Scanlan off to D.C. to fight pine-beetle epidemic
Ryan Summerlin September 7, 2008
SUMMIT COUNTY ” Rep. Christine Scanlan (D-Summit Cove) is leading a Summit County delegation to Washington D.C. this week in search of federal dollars to help combat the spread of the pine beetle, a problem she believes is turning into a national security issue.
“We’re putting in an emergency request for $200 million over the next three years,” Scanlan said Sunday before leaving for her trip. “I don’t think the federal government fully understands how much of a national issue this is and we’re going to raise their attention.”
In 2007, the pine-beetle infestation grew to 1.5 million acres, and the regional Forest Service expects the spread to continue for at least another three years, affecting millions of additional acres in Colorado and southern Wyoming.
In addition to creating fuel for wildfires, dead or dying lodgepole pines that are susceptible to being blown over threaten the power grid that runs along the Continental Divide, a network that provides electricity for most of the western United States.
“This is way beyond anything that Colorado can handle right now,” Scanlan said. “We need the resources so that we can be proactive and get ahead of this issue.”
In 2003, a fallen tree on a power line in Ohio caused one of the largest power outages in U.S. history, cutting off electricity to 40 million people in eight northeastern states.
“That blackout was caused by one fallen tree,” Scanlan said. “Up here we have a lot of those ‘one’ trees.”
Scanlan will be joined on her trip by Colorado state forester Jeff Jahnke and U.S. Forest Service regional forester Rick Cables, who drafted a letter outlining the costs associated with emergency and non-emergency mitigation.
“I am not naive enough to think they are going to write us a check right on the spot,” Scanlan said. “But we are going to put it in front of them and give them a chance to do something different.
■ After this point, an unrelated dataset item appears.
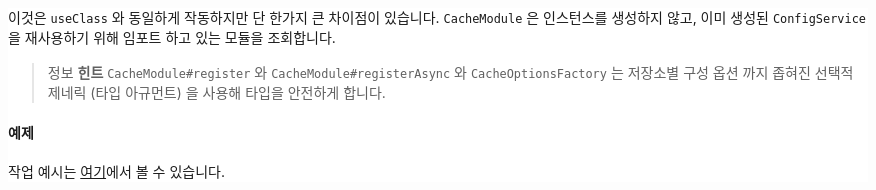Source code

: 이것은 `useClass` 와 동일하게 작동하지만 단 한가지 큰 차이점이 있습니다. `CacheModule` 은 인스턴스를 생성하지 않고, 이미 생성된 `ConfigService` 을 재사용하기 위해 임포트 하고 있는 모듈을 조회합니다.

> 정보 **힌트** `CacheModule#register` 와 `CacheModule#registerAsync` 와 `CacheOptionsFactory` 는 저장소별 구성 옵션 까지 좁혀진 선택적 제네릭 (타입 아규먼트) 을 사용해 타입을 안전하게 합니다. 

#### 예제

작업 예시는 [여기](https://github.com/nestjs/nest/tree/master/sample/20-cache)에서 볼 수 있습니다.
It’s time to start taking action now.”
Of the $200 million being requested, roughly half would be devoted to wildfire mitigation, and the remaining funds would help cut down trees that pose a threat to public safety and existing structures.
“I think $200 million isn’t even close to what we need,” Sen. Dan Gibbs (D-Summit County) said. “If you look at the costs of doing just minor thinning projects, it is substantial. We need to get more federal funds earmarked for Colorado.”
Gibbs and Scanlan ” who chair and co-chair the interim wildfire committee ” have been working together outside of the legislative session to bring state and national attention to the pine beetle epidemic, a problem that is now firmly rooted in Summit County.
Last year Gibbs was able to procure $1 million for local forest mitigation, and earlier this year Scanlan helped him introduce the Colorado Forest Restoration Act of 2008, which seeks further grant funding for forest restoration projects that protect critical watersheds.
“This county is the epicenter for the risk we know is out there,” county commissioner Thomas Davidson said. “We are smart enough to know the danger is high and we shouldn’t have to wait for a disaster to happen before we get help.”